Выбрать главу

Непрерывные победы Суареса начали утомлять граждан, которые стали привыкать к демократии. Частые походы на избирательные участки приелись, голосования, которые еще вчера были долгожданным праздником, превращаются в рутину. Явка на конституционном референдуме 1978 г. высока по западноевропейским стандартам — 67,7%, но это на целых 10% меньше, чем на первых демократических выборах, прошедших за полтора года до этого. После 40 лет диктатуры это всего лишь третье свободное голосование, а треть избирателей на участки не пришла.

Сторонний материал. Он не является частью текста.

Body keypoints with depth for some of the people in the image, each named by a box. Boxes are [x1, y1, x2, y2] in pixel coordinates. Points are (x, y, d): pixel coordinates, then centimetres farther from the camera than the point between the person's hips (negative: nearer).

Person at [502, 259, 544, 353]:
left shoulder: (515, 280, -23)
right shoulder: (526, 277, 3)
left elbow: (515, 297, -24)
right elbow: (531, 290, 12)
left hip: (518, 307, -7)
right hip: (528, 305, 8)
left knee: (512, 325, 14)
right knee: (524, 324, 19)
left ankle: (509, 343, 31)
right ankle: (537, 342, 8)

Из пришедших 87,79% поддержали конституцию, но и голосов против оказалось больше, чем Суарес рассчитывал: почти 12%. Самой низкой, меньше половины избирателей, оказалась явка в новых автономиях — Галисии и Стране Басков. В отличие от «бункера», который, опасаясь разоблачить собственную слабость, не вел единодушной кампании против конституции, баскская ЭТА объявила предателями всех, кто проголосует за проект. Процент голосов против конституции в баскских провинциях оказался самым высоким в Испании. И все же предателями в понятиях ЭТА оказались 76,5% их жителей, пришедших на участки. Но и 23,5% проголосовавших против вместе с 51% не участвовавших — цифры, встревожившие правительство. Баски явно меньше остальных граждан принимают мирный переход к демократии в единых границах или боятся принять.

На парламентские выборы, проходящие в марте 1979 г., — четвертое общенациональное голосование за три года после смерти Франко, — приходит 66,4% избирателей. Явка могла быть и меньше, но перед выборами правительство разрешило голосовать с 18 лет вместо прежних 21. Это увеличило электорат на 3,5 млн человек, но все равно на участки явилось на 300 000 меньше избирателей, чем на первых выборах два года назад.

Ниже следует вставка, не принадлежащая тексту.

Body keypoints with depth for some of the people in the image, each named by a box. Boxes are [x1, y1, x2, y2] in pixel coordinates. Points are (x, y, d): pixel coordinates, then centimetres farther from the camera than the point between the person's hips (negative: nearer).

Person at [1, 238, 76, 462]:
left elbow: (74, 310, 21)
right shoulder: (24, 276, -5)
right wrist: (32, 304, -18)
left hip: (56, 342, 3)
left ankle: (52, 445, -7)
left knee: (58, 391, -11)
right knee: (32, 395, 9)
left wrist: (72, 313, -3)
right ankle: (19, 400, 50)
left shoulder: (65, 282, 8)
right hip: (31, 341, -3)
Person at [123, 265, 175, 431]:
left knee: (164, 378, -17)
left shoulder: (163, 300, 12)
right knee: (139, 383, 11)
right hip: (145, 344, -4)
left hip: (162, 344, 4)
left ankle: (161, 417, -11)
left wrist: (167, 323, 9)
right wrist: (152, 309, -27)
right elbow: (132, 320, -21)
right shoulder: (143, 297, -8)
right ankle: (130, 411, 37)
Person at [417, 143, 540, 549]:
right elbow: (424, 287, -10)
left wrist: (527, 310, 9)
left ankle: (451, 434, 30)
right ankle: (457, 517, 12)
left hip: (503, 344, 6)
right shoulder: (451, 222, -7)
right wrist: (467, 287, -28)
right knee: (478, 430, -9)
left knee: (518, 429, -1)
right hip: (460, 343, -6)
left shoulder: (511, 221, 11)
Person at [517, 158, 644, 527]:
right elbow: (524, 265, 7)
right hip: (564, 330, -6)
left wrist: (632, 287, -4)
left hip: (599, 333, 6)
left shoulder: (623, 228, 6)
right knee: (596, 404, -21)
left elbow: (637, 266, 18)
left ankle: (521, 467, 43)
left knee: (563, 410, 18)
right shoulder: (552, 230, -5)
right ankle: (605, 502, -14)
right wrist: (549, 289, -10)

Экономическое положение страны в первый год демократии хуже, чем в последние годы диктатуры. Краха, рецессии, бегства капиталов, как в Португалии, нет, но возможности догоняющего роста исчерпаны еще в начале 1970-х, а мировой нефтяной кризис усугубил замедление. Граждане за годы экономического чуда привыкли, что каждый год жизнь становится лучше, а тут все закончилось.

Рост безработицы и быстрый демонтаж полицейского государства привели к тому, что в Барселоне и других больших городах резко подскочила уличная преступность. Это дает повод правой прессе, политикам и растущему числу скептически настроенных обывателей ностальгировать по временам Франко. Левая оппозиция горячо обсуждает версию, что полиция специально не борется с преступностью, чтобы дискредитировать демократию. Зимой 1979–1980 гг. из-за экономии энергии приходится уменьшить отопление в домах и учреждениях.

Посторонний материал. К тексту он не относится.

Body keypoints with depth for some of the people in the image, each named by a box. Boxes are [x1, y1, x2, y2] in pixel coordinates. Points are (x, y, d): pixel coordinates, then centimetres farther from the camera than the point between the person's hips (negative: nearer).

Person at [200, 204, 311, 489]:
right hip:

Как всегда бывает при переходе к демократии, свобода кажется панацеей от всех бед, и за ее приходом неизбежно следует разочарование. Одни считают, что проблемы не решены, потому что свободы слишком мало, другие — потому что ее слишком много. Если бы в те времена были хештеги, слово #desincanto (#разочарование) вышло бы в топ.

Одно из обещаний реформаторов, «демократизация успокоит басков», не выполнено, это очевидно всем. В 1976 г. от рук террористов погибли 26 человек, в 1977 г. — 28, в 1978-м, в год принятия демократической конституции, — 85. Среди жертв самые разные люди, от рабочих на строительстве атомной электростанции до знаменитого журналиста Хосе Марии Портелы, автора книг об ЭТА.

Террористы из ЭТА убивают своих же басков — бизнесменов, которые отказываются платить революционный налог, чиновников, выборных и назначенных, и, разумеется, военных, гражданских гвардейцев и полицейских — от рядовых до генералов. В ответ силовики то и дело срываются: от страха и из жажды мстить за товарищей они бывают жестоки не меньше, чем при диктатуре. Министр внутренних дел Мартин Вилья оправдывает подчиненных: «Мы совершаем ошибки, они — убийства». Беспомощность властей перед насилием толкает многих прежде политически нейтральных военных и полицейских в лагерь противников демократии.

Разочарование

Несколько предыдущих десятилетий политизированная рабочая и университетская молодежь занималась борьбой против диктатуры за демократию, но, когда цель достигнута, многим становится неинтересно. Вместо политического активизма в моду входит нарочитое, показное безразличие к политике. У молодежи престижно причислять себя к pasotas — социальным «пофигистам», приверженцам субкультуры на границе поздних хиппи и вышедших на новый виток панков. Из политического активизма, кроме самого радикального, исчез героизм и бодрящий риск.